**Task**
These records are to be written out exactly as they read, minus the pictures.

**Extracted data**

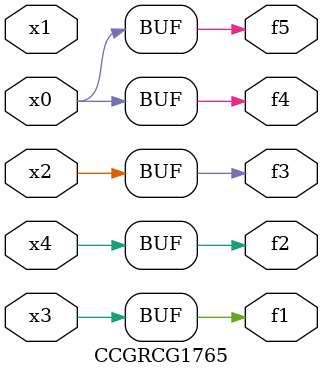
<source format=v>
module CCGRCG1765(
	input x0, x1, x2, x3, x4,
	output f1, f2, f3, f4, f5
);
	assign f1 = x3;
	assign f2 = x4;
	assign f3 = x2;
	assign f4 = x0;
	assign f5 = x0;
endmodule

</source>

**Expected answer**
<source format=v>
module CCGRCG1765(
	input x0, x1, x2, x3, x4,
	output f1, f2, f3, f4, f5
);
	assign f1 = x3;
	assign f2 = x4;
	assign f3 = x2;
	assign f4 = x0;
	assign f5 = x0;
endmodule

</source>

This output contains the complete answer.